Une réforme de l’assurance-emploi adaptée au XXIe siècle

Un texte de Pierre Céré, porte-parole du CNC, publié dans Le Soleil et La Presse

Le lendemain du Discours du Trône, Michel C. Auger, sur les ondes de Radio-Canada, posait la question suivante à ses invités politiques: «Est-ce qu’on est capable de faire une réforme de l’assurance-emploi en quelques mois seulement?». La question est excellente, au regard de la lourdeur notoire de ce programme. La réponse pourtant, et sans aucune hésitation, est oui. Le gouvernement fédéral vient d’en faire la brillante démonstration. Le réel enjeu sera d’en assurer la pérennité.

On ne parle pas ici, en effet, de petites mesures. Avec les changements entrés en vigueur le 27 septembre, la ministre Qualtrough et son équipe ont pris à bras le corps les fondamentaux de cette loi, là où le bât blessait: l’admissibilité, la période et le taux de prestations accordés, le délai de carence, les rémunérations de fin d’emploi ainsi que les sanctions rattachées aux raisons de fin d’emploi jugées invalides.

Pour ne donner qu’un seul exemple, on a établi un critère unique d’admissibilité, fixé à 420 heures.

Les années 1990 avaient laissé ce programme dans un véritable état de ruines, réduisant drastiquement son accessibilité tout en dégageant des dizaines de milliards de dollars de surplus détournés de leur destination.
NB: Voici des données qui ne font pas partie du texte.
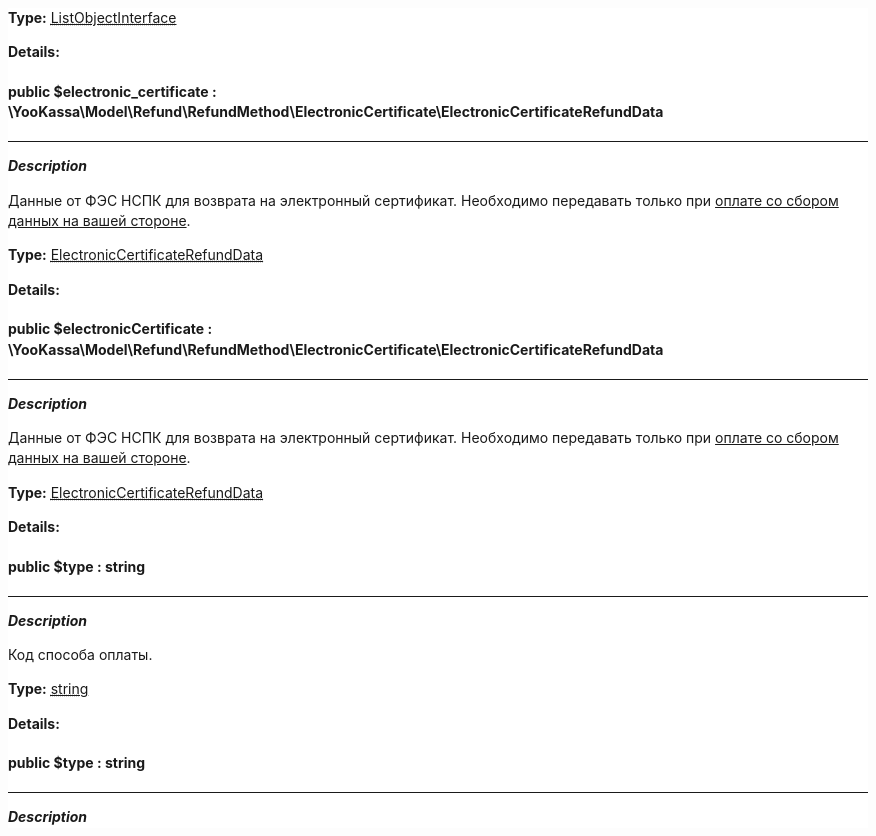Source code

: **Type:** <a href="../\YooKassa\Model\Refund\RefundMethod\ElectronicCertificate\ElectronicCertificateRefundArticle[]|\YooKassa\Common\ListObjectInterface"><abbr title="\YooKassa\Model\Refund\RefundMethod\ElectronicCertificate\ElectronicCertificateRefundArticle[]|\YooKassa\Common\ListObjectInterface">ListObjectInterface</abbr></a>

**Details:**


<a name="property_electronic_certificate"></a>
#### public $electronic_certificate : \YooKassa\Model\Refund\RefundMethod\ElectronicCertificate\ElectronicCertificateRefundData
---
***Description***

Данные от ФЭС НСПК для возврата на электронный сертификат. Необходимо передавать только при [оплате со сбором данных на вашей стороне](https://yookassa.ru/developers/payment-acceptance/integration-scenarios/manual-integration/other/electronic-certificate/merchant-payment-form).

**Type:** <a href="../classes/YooKassa-Model-Refund-RefundMethod-ElectronicCertificate-ElectronicCertificateRefundData.html"><abbr title="\YooKassa\Model\Refund\RefundMethod\ElectronicCertificate\ElectronicCertificateRefundData">ElectronicCertificateRefundData</abbr></a>

**Details:**


<a name="property_electronicCertificate"></a>
#### public $electronicCertificate : \YooKassa\Model\Refund\RefundMethod\ElectronicCertificate\ElectronicCertificateRefundData
---
***Description***

Данные от ФЭС НСПК для возврата на электронный сертификат. Необходимо передавать только при [оплате со сбором данных на вашей стороне](https://yookassa.ru/developers/payment-acceptance/integration-scenarios/manual-integration/other/electronic-certificate/merchant-payment-form).

**Type:** <a href="../classes/YooKassa-Model-Refund-RefundMethod-ElectronicCertificate-ElectronicCertificateRefundData.html"><abbr title="\YooKassa\Model\Refund\RefundMethod\ElectronicCertificate\ElectronicCertificateRefundData">ElectronicCertificateRefundData</abbr></a>

**Details:**


<a name="property_type"></a>
#### public $type : string
---
***Description***

Код способа оплаты.

**Type:** <a href="../string"><abbr title="string">string</abbr></a>

**Details:**


<a name="property_type"></a>
#### public $type : string
---
***Description***
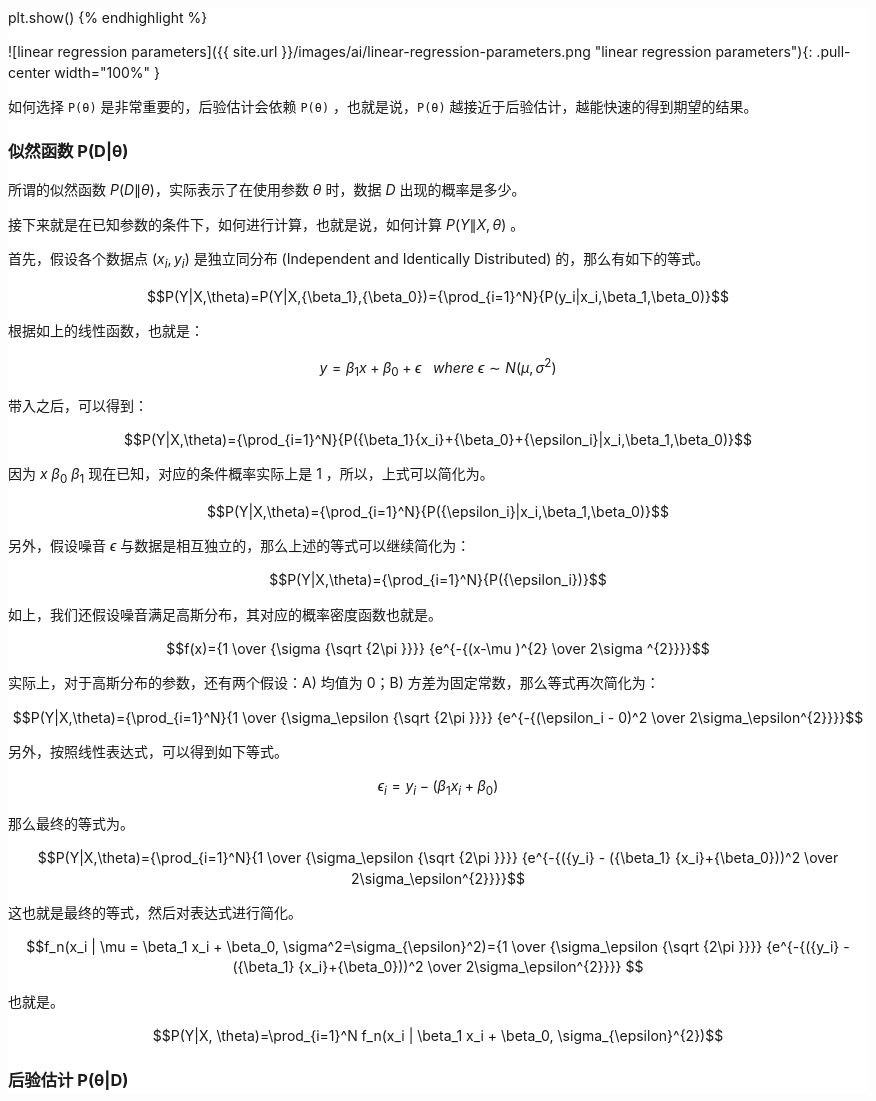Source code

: plt.show()
{% endhighlight %}

![linear regression parameters]({{ site.url }}/images/ai/linear-regression-parameters.png "linear regression parameters"){: .pull-center width="100%" }

如何选择 `P(θ)` 是非常重要的，后验估计会依赖 `P(θ)` ，也就是说，`P(θ)` 越接近于后验估计，越能快速的得到期望的结果。

### 似然函数 P(D|θ)

所谓的似然函数 $P(D\|\theta)$，实际表示了在使用参数 $\theta$ 时，数据 $D$ 出现的概率是多少。

接下来就是在已知参数的条件下，如何进行计算，也就是说，如何计算 $P(Y\|X,\theta)$ 。

首先，假设各个数据点 $(x_i,y_i)$ 是独立同分布 (Independent and Identically Distributed) 的，那么有如下的等式。

$$P(Y|X,\theta)=P(Y|X,{\beta_1},{\beta_0})={\prod_{i=1}^N}{P(y_i|x_i,\beta_1,\beta_0)}$$

根据如上的线性函数，也就是：

$$y={\beta_1}x+{\beta_0}+{\epsilon}\ \ \ where\  {\epsilon} {\sim} N(\mu, \sigma^2)$$

带入之后，可以得到：

$$P(Y|X,\theta)={\prod_{i=1}^N}{P({\beta_1}{x_i}+{\beta_0}+{\epsilon_i}|x_i,\beta_1,\beta_0)}$$

因为 $x$ $\beta_0$ $\beta_1$ 现在已知，对应的条件概率实际上是 1 ，所以，上式可以简化为。

$$P(Y|X,\theta)={\prod_{i=1}^N}{P({\epsilon_i}|x_i,\beta_1,\beta_0)}$$

另外，假设噪音 $\epsilon$ 与数据是相互独立的，那么上述的等式可以继续简化为：

$$P(Y|X,\theta)={\prod_{i=1}^N}{P({\epsilon_i})}$$

如上，我们还假设噪音满足高斯分布，其对应的概率密度函数也就是。

$$f(x)={1 \over {\sigma {\sqrt {2\pi }}}} {e^{-{(x-\mu )^{2} \over 2\sigma ^{2}}}}$$

实际上，对于高斯分布的参数，还有两个假设：A) 均值为 0；B) 方差为固定常数，那么等式再次简化为：

$$P(Y|X,\theta)={\prod_{i=1}^N}{1 \over {\sigma_\epsilon {\sqrt {2\pi }}}} {e^{-{(\epsilon_i - 0)^2 \over 2\sigma_\epsilon^{2}}}}$$

另外，按照线性表达式，可以得到如下等式。

$${\epsilon_i}={y_i} - ({\beta_1} {x_i}+{\beta_0})$$

那么最终的等式为。

$$P(Y|X,\theta)={\prod_{i=1}^N}{1 \over {\sigma_\epsilon {\sqrt {2\pi }}}} {e^{-{({y_i} - ({\beta_1} {x_i}+{\beta_0}))^2 \over 2\sigma_\epsilon^{2}}}}$$

这也就是最终的等式，然后对表达式进行简化。

$$f_n(x_i | \mu = \beta_1 x_i + \beta_0, \sigma^2=\sigma_{\epsilon}^2)={1 \over {\sigma_\epsilon {\sqrt {2\pi }}}} {e^{-{({y_i} - ({\beta_1} {x_i}+{\beta_0}))^2 \over 2\sigma_\epsilon^{2}}}} $$

也就是。

$$P(Y|X, \theta)=\prod_{i=1}^N f_n(x_i | \beta_1 x_i + \beta_0, \sigma_{\epsilon}^{2})$$


### 后验估计 P(θ|D)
Nous avons dû vivre avec ces paramètres pendant trois décennies. Nous sommes aujourd’hui placés devant une évidence: le gouvernement vient de procéder, par simple voie réglementaire, à des changements majeurs de ce programme. Prenant acte de ce que la crise sanitaire, doublée d’une grave crise économique, a mis à découvert, c’est-à-dire les failles importantes, et la lourdeur, de notre filet social, le gouvernement a ainsi introduit un nouveau cadre de protection, mieux pensé, mieux adapté et plus agile.

Une réforme temporaire

Ces mesures, qui prennent les traits d’une véritable réforme, demeurent tout de même des mesures temporaires, avec une date de péremption fixée au 11 septembre 2021. Peut-on imaginer, après, revenir à la case départ, c’est-à-dire avec un régime inique, déconnecté des réalités terrain et des nécessités?

Le Discours du Trône a fixé un objectif: «Cette pandémie a montré que le Canada a besoin d’un régime d’assurance-emploi adapté au XXIe siècle, y compris pour les travailleurs autonomes et les personnes qui travaillent dans l’économie à la demande.» La barre est là.

Et c’est ce à quoi nous invitons non seulement le gouvernement, mais l’ensemble des composantes de la société civile: favoriser la mise en place d’une réforme permanente du programme d’assurance-emploi, permettant d’établir une meilleure couverture, mais aussi, en quelque sorte, un nouvel équilibre.

«Backlash» à prévoir

Certains argumenteront que le gouvernement est allé trop loin, ignorant du coup que ces mesures aident des millions de nos concitoyens et supportent directement l’économie. Dans tous les cas, cela se discute. D’autres martèleront qu’après la PCU, c’est l’assurance-emploi qui représentera un frein à la reprise économique. On entend déjà les sirènes.

Des alarmistes nous indiqueront le déficit, que bien sûr il nous faut appréhender. Selon le rapport actuariel 2021, publié en août, celui-ci sera à la fin de 2021 de quelque huit milliards de dollars. Ce ne sera pourtant pas la première fois que la «caisse» fera face à un déficit puisqu’elle suit les courbes de l’économie. Ce déficit sera facilement épongé, comme par le passé, en fonction d’un taux de cotisation équilibré, voire raisonnable, et par l’apport de nouveaux revenus générés entre autres par les hausses des salaires et par l’augmentation du nombre de salariés dans la population, et de la baisse prévisible des taux de chômage.

L’enjeu, pour nous, n’est pas sorcier: d’une réforme temporaire, nous devons passer à une réforme permanente assurant cet objectif de nous donner un programme d’assurance-emploi digne du XXIe siècle. Nous sommes là. Et nous travaillerons de façon imperturbable à l’atteinte de cet objectif.